Apple publie un chiffre d’affaires trimestriel en hausse de 4%, pas si mal compte tenu de l’effondrement des ventes d’iPhones en Chine (les ventes globales d’iPhones baissent quand même de 0,8%), et des BPA en hausse de 10%. La base installée atteint 2,35 milliards d’appareils actifs, et les premières fonctionnalités d’Apple Intelligence sont disponibles depuis octobre aux Etats-Unis. En Chine, le groupe espère bénéficier de la fin du déstockage et du programme de relance de la consommation annoncé le 20 janvier. Les objectifs pour le prochain trimestre sont honorables : croissance de chiffre d’affaires de 1 à 5% malgré 2,5% d’effets devises négatifs, soit à peu près le même rythme que pour ce trimestre, et marge brute à peu près stable.
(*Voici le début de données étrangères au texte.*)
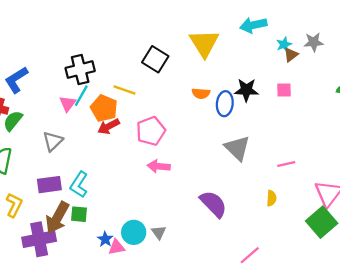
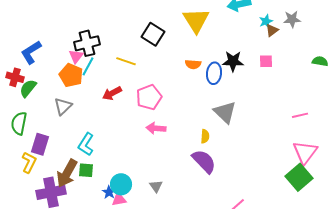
pink triangle: (68, 104) -> (76, 56), moved
orange pentagon: (104, 108) -> (71, 75), moved
pink line: (286, 164) -> (300, 115), moved
purple rectangle: (49, 185) -> (40, 144), moved, turned -65
yellow semicircle: (271, 198) -> (205, 136), moved
cyan circle: (134, 232) -> (121, 184), moved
Le CEO déclare que les iPhone 16 affichent une plus forte croissance dans les marchés où Apple Intelligence a été lancé mais n’attend néanmoins pas d’accélération au prochain trimestre mais plutôt au suivant. A confirmer, donc.

On termine par bro number 2, qui adopte un discours offensif en publiant les résultats de Meta : plus de 3,35 milliards d’utilisateurs quotidiens, le T4 est bon (CA +21%, résultat net +50% environ), mais l’objectif pour le T1 est décevant (chiffre d’affaires en hausse de 8 à 15%, après trois points d’effet devises négatif), et pour l’année 2025 les dépenses sont prévues en augmentation de plus de 20%, sans objectif de chiffre d’affaires. Meta AI génèrera du chiffre d’affaires « à terme », pas en 2025. Meta prend toujours son temps pour monétiser, à raison, mais encaisse de temps en temps une baisse de marge. Introduction de Mark: This is going to be a really big year. I know it always feels like every year is a big year, but more than usual, it feels like the trajectory for most of our long-term initiatives is going to be a lot clearer by the end of this year. So, I keep telling our teams that this is going to be intense because we have about 48 weeks to get on the trajectory that we want to be on. Qui fait une bonne conclusion : on saura plus tard si l’argent a été jeté par les fenêtres ou pas.

Cet article ne constitue pas une recommandation d’investissement sur les thèmes ou les titres mentionnés.